> _Goal_: Pick up the text on the painter Alexander Gurevich after its final sentence and keep it going.

> _Reading text_:
Alexander Gurevich (born February 7, 1944) is an Israeli painter and graphic artist. He was born in Alapaevsk, Ural (former Soviet Union) where his family stayed during World War II. Gurevich's parents divorced when he was young; he and his mother returned to her hometown Leningrad when he was 18 months old. He was raised by his grandparents from mother's side. After finishing high school, he attended the then Leningrad Electrotechnical Institute (LETI) (now Saint Petersburg State Electrotechnical University)  during 1961-1967, majoring in electronic engineering. Upon graduation Gurevich worked as an engineer for 5 years. In 1971 Gurevich enlisted into High Art College, named Muhina (now Saint Petersburg Art and Industry Academy), from which he graduated 3.5 years later; after earning a degree in Industrial Design. He worked as a decorator for 15 following years, at the same time pursuing his unofficial creative career as an artist.

Work in the Soviet Union
In the 70s Gurevich took part in various exhibitions of unofficial art, as a member of so-called Fellowship of Experimental Art. In 1975 he became a member of Alef group (a group of Jewish artists, founded by Eugene Abeshaus in Leningrad.)  Their landmark exhibition, which included the artists Alexander Manusov, Anatoli Basin and Alexander Okun, was viewed by four thousand people in its first week alone. Membership to the Aleph group was dangerous politically, and by 1977 the group disbanded. In 1989 he participated in the Art Festival "Creativity under Duress" in Louisville, Kentucky, USA.

> _Data extract_:
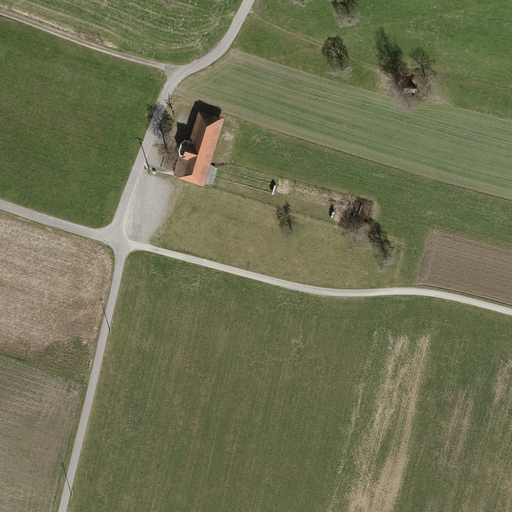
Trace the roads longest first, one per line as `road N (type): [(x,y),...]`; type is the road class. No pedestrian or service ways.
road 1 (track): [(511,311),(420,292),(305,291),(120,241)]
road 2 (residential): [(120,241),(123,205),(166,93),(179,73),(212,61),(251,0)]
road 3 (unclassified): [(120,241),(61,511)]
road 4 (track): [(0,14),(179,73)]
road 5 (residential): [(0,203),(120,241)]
==
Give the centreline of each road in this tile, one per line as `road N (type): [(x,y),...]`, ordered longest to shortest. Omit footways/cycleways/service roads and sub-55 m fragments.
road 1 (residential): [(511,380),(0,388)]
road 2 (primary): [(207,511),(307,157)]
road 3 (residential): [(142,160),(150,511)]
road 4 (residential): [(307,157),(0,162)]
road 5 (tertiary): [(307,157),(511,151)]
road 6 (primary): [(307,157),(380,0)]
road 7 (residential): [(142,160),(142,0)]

> _Task response_:
Work in Israel
In 1993 Gurevich together with his family emigrated to Israel. He has been living and working in Jerusalem since then. In 1994 he became a member of the Artists House (Beit Amanim) in Jerusalem. In 2008 an album about his life and art was published by Ruvim Braude  in San Francisco, California, USA ("Alexander Gurevich"); with articles by B. Bernstein and N. Blagodatov.

Gurevich has had one-man exhibitions in galleries in the United States, Russia, Germany and Israel.

Works in museums 
The Russian Museum
Magnes Collection of Jewish Art and Life
 Oberhessisches_Museum, Gissen, Germany  
Osaka Contemporary Art Center 
Museum-non-conformist-art, St.Petersburg
Museum of Art Saint Petersburg XX-XXI c.(МИСП), Russia

Exhibitions 
 1995, Jerusalem-Artists House
 1995, Gallery Kunstzaum Am Hallhof, Memingen, Germany
 1996, Gallery “Serebryany vek”, S. Petersburg, Russia
 1998, Gallery “Anna”, S. Petersburg
 1999, Gallery “Sara Kishon”, Tel Aviv
 1999, Oberhessisches Museum, Gissen, Germany
 2000, Gallery “Art Dome”, San Francisco, USA
 2002, Gallery “Kunst +” Wetzlar, Germany
 2008, Teatron Ierushalaim, Jerusalem 
 2009, Gallery Karandagi, Tel Aviv 
 2011, Gallery “Art Dome”, San Francisco, USA
 2012, Gallery "Beit Naima", Jerusalem 
 2015, Gallery “Colorida”, Lisbon, Portugal.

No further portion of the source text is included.